Since it was stood up in 2017, the REACH VET program has helped health care providers better identify individuals facing higher risks.
The Veterans Affairs Department has put technology to use in recent years to promote suicide prevention efforts and curb the higher rates of self-harm that veterans face compared to their civilian counterparts.
In recognition of September as suicide prevention month, an agency insider detailed how VA is leveraging predictive analytics and other evolving technologies through its REACH VET program to help health care providers identify those most at risk already in the department’s system before it’s too late.
“Ultimately the provider taking care of the veteran has to have the information that they need,” Deputy Director for Innovation and Program Development Aaron Eagan told Nextgov. “As health care gets more complex, it gets incredibly difficult for providers to sort through all the information available and get all the pieces they need that day to make all the decisions they need to make—and that’s where we really continue to do more.”
To agency officials, the growing public health crisis and its impact on the veteran population are increasingly dire. On Monday, the agency released the 2019 National Veteran Suicide Prevention Annual Report, which suggests that of the 45,390 American adults who died from suicide in 2017, 6,139 were U.S. veterans. Results also indicate that more than 6,000 veterans died by suicide in each year between 2008 to 2017 and that, in the most recent year, the suicide rate for veterans was 1.5 times the rate for nonveteran adults.
But Eagan, a nurse with an advanced degree in public health and over a decade of VA service, said it was back in the summer of 2016 that the agency expressly prioritized suicide prevention as an agencywide priority and tapped him to build and implement REACH VET—or Recovery Engagement and Coordination for Health-Veterans Enhanced Treatment.

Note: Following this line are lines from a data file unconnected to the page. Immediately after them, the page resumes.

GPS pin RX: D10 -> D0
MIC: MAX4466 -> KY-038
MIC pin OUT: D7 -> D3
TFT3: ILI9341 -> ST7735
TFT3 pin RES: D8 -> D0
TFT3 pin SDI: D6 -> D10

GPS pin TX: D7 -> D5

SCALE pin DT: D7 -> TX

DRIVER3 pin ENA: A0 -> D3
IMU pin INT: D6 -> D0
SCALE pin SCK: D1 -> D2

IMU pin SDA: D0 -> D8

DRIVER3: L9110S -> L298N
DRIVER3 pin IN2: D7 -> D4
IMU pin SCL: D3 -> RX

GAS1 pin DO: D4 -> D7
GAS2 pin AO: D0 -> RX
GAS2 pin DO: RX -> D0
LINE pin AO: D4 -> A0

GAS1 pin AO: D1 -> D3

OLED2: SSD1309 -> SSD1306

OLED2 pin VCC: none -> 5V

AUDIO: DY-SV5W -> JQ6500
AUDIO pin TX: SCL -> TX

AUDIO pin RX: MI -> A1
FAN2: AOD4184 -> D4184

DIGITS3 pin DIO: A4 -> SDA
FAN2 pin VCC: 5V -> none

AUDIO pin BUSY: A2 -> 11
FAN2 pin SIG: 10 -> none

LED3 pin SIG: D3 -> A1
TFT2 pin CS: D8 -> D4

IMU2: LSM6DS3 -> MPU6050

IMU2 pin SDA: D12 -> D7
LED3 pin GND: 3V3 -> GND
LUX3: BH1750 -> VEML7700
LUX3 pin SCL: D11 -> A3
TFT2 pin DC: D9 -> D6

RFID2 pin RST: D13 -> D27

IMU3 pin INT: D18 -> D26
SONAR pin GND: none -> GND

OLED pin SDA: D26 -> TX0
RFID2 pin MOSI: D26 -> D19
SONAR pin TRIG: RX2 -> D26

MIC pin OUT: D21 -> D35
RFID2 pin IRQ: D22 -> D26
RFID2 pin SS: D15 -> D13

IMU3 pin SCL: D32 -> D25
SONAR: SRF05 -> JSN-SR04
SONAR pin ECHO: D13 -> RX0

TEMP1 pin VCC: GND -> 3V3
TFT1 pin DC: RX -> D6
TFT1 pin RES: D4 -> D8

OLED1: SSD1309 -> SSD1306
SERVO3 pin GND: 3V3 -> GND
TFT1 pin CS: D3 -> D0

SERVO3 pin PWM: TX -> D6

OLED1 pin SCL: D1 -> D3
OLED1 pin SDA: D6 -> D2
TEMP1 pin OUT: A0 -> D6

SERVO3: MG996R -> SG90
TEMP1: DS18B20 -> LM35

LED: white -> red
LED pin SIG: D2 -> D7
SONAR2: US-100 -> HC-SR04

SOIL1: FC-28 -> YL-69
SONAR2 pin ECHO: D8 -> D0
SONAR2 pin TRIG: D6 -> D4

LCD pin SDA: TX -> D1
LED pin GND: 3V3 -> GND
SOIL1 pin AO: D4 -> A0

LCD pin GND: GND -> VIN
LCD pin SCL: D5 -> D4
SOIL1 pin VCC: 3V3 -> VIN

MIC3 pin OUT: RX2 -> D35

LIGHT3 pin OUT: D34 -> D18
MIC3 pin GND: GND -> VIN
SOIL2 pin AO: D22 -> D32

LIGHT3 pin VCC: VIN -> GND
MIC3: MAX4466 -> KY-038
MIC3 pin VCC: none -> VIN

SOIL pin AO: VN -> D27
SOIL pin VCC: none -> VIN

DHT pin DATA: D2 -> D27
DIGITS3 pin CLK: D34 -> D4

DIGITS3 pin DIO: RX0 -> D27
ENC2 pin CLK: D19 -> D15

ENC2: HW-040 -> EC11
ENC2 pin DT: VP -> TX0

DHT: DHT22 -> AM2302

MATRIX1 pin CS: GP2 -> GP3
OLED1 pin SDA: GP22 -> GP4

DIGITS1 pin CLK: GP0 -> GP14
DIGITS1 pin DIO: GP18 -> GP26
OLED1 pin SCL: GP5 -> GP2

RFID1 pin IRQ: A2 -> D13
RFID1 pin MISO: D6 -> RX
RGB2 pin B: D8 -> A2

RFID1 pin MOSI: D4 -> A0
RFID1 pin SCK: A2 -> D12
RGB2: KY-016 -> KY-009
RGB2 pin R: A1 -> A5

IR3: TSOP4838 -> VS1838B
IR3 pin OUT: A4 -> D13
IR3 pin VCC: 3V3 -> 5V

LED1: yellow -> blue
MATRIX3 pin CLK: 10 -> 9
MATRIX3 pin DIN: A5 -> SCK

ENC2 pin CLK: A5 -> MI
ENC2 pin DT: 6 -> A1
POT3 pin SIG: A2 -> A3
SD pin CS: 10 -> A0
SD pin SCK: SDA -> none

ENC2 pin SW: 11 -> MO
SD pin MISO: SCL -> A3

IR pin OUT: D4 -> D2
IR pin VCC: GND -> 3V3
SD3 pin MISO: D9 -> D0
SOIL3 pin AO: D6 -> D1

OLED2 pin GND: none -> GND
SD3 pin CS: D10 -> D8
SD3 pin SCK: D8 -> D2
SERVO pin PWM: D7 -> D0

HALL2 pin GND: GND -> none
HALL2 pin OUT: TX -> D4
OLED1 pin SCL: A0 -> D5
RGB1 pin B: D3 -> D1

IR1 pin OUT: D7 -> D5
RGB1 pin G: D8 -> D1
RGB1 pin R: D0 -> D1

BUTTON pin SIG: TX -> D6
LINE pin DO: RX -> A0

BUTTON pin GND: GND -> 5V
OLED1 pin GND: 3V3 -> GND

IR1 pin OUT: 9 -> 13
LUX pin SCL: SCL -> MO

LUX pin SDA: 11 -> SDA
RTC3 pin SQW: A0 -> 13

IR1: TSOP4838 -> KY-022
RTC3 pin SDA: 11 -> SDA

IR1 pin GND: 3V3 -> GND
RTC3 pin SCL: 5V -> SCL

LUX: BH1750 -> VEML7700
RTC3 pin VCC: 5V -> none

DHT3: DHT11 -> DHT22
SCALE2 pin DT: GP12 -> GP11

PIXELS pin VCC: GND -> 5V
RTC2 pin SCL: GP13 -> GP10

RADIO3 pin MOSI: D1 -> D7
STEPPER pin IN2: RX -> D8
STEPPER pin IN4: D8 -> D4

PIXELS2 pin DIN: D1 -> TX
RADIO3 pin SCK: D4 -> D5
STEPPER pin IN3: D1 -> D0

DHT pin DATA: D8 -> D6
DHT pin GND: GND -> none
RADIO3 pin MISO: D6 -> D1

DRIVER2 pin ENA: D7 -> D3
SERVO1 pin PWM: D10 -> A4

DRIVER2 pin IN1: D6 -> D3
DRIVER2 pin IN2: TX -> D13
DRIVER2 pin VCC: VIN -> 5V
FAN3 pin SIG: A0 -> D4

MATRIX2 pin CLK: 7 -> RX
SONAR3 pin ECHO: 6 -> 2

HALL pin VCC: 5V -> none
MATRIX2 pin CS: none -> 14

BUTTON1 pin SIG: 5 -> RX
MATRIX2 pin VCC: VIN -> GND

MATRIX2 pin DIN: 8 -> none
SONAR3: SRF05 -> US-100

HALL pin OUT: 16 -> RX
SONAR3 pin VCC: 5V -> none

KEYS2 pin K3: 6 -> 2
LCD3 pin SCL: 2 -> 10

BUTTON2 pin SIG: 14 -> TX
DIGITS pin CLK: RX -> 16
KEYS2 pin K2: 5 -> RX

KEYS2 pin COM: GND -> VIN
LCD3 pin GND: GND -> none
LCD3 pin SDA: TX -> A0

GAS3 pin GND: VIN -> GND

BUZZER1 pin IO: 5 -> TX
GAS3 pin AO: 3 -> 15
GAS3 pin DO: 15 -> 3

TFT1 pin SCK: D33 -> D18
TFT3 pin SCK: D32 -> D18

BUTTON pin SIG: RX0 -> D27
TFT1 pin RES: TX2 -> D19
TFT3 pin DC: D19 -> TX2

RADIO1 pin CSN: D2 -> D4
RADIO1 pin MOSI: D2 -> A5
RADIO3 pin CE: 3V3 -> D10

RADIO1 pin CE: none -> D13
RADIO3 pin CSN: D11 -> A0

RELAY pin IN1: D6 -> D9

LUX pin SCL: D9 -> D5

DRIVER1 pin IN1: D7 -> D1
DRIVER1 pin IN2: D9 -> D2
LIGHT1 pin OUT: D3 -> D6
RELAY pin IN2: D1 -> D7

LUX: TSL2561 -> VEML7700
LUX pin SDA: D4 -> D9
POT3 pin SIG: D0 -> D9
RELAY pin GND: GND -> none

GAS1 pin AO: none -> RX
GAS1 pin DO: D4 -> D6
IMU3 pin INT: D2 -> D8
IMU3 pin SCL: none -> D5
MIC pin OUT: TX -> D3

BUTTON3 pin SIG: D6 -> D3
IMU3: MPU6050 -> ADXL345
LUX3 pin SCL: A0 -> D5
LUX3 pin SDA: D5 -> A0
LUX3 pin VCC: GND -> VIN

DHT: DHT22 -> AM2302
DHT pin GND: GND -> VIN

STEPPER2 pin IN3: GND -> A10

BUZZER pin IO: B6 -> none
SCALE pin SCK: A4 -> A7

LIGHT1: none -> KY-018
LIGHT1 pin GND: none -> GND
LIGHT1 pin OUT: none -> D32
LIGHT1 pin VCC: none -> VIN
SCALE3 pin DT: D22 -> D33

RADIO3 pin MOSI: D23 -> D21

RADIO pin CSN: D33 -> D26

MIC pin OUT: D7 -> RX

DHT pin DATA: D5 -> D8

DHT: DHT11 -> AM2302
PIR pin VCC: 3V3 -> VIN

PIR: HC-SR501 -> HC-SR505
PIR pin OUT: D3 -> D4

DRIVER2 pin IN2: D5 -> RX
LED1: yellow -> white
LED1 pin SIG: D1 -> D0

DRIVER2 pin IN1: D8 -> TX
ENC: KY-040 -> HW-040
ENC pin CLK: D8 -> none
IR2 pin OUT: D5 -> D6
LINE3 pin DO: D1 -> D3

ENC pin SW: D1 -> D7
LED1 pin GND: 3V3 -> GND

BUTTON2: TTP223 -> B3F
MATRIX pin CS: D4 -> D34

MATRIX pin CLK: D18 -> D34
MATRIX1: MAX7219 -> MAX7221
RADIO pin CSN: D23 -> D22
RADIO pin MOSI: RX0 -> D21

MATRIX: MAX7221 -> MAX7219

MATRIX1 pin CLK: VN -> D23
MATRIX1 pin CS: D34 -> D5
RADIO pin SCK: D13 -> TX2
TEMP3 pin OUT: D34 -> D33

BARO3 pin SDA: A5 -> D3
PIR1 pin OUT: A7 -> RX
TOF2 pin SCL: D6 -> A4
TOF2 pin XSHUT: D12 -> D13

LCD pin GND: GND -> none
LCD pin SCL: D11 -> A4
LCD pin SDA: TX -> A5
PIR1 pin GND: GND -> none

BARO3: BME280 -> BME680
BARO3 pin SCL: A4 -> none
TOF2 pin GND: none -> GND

“REACH VET is really a story about clinical practice in our system,” he said.
The Veterans Health Administration has about 450 suicide prevention coordinators and thousands of mental health providers and primary health care providers who work directly with veterans each day. Using a predictive model that’s continuously updated, REACH VET analyzes data within veterans’ health records to identify patients “at a statistically elevated risk for suicide, hospitalization, illness or other adverse outcomes.” If an individual is flagged in the system, their health care provider is notified and will then decide to offer pre-emptive care and support, in some cases even before a veteran feels suicidal urges.
“They know the veteran, they look at opportunities perhaps to enhance their care, and they talk to the veteran about what their risks are, what their needs are and what can be done to better meet those needs,” Eagan said. “That’s really intentional on our part to build it that way because we think predictive analytics, machine learning, whatever it is, technology has to ultimately touch people—and in our people, it has to improve the lives of our clinicians and our veterans who are in our system.”
Eagan said the model behind the program is the result of “probably eight years of work” and collaboration between researchers from the VA, National Institute of Mental Health and Defense Department. The model looks at a variety of risk factors, such as homelessness for example, as well as the relationships between those factors and the totality of them all to create a risk score, which then indicates to providers whether the veteran has entered a population of increased risk and therefore needs specific attention or resources.
But Eagan also made it a point to note that the information remains private within VA’s secure systems and also does not implement machine learning on top of its predictive system.
“The model itself is being updated because models shouldn’t be static, but I will say that one of the challenges in applying predictive analytics and providing that information to clinicians, is it’s really important that clinicians understand why the veteran is being identified,” he said. “But that is really hard to do with a true machine-learning approach because we don’t really know why the machine is identifying somebody.”
At this point, it isn’t something that veterans necessarily opt in or out of, but it’s become part of the agency’s routine care offerings. And Eagan said, for insiders within the VA, it’s been incredibly rewarding to see the emerging technology’s impact. In the first year that REACH VET was implemented, the program enabled health care providers to identify and proactively support 30,000 at-risk veterans. The following year, that number jumped to 65,000 unique high-risk veterans in need.
“That’s a lot of people,” he said. “And so that’s actually one of the most interesting kinds of findings, is that veterans have been unbelievably receptive to knowing that their providers are taking every opportunity to make sure that their needs are being met and actually reach out to them proactively to talk to them about their care and sort of what their priorities are.”
Now that the program has been fully implemented since it was initially stood up in 2017, Eagan and his team are working on a full report of its results and impact to be finalized and published as a piece of peer-reviewed literature in the near future. The agency also has big plans to build the technology behind the REACH VET program into other systems that health care providers can then use to continue to better inform their clinical decision-making.
In closing, he made a point to note that the VA’s mission to serve those who served will continue to govern every new installation or rollout.
“Sometimes we get caught up in technology for technology because it’s cool and we are very much used to it in our lives now,” he said. “But in medicine and in clinical care, it’s always about how it’s touching the veteran and we have to think of that upfront.”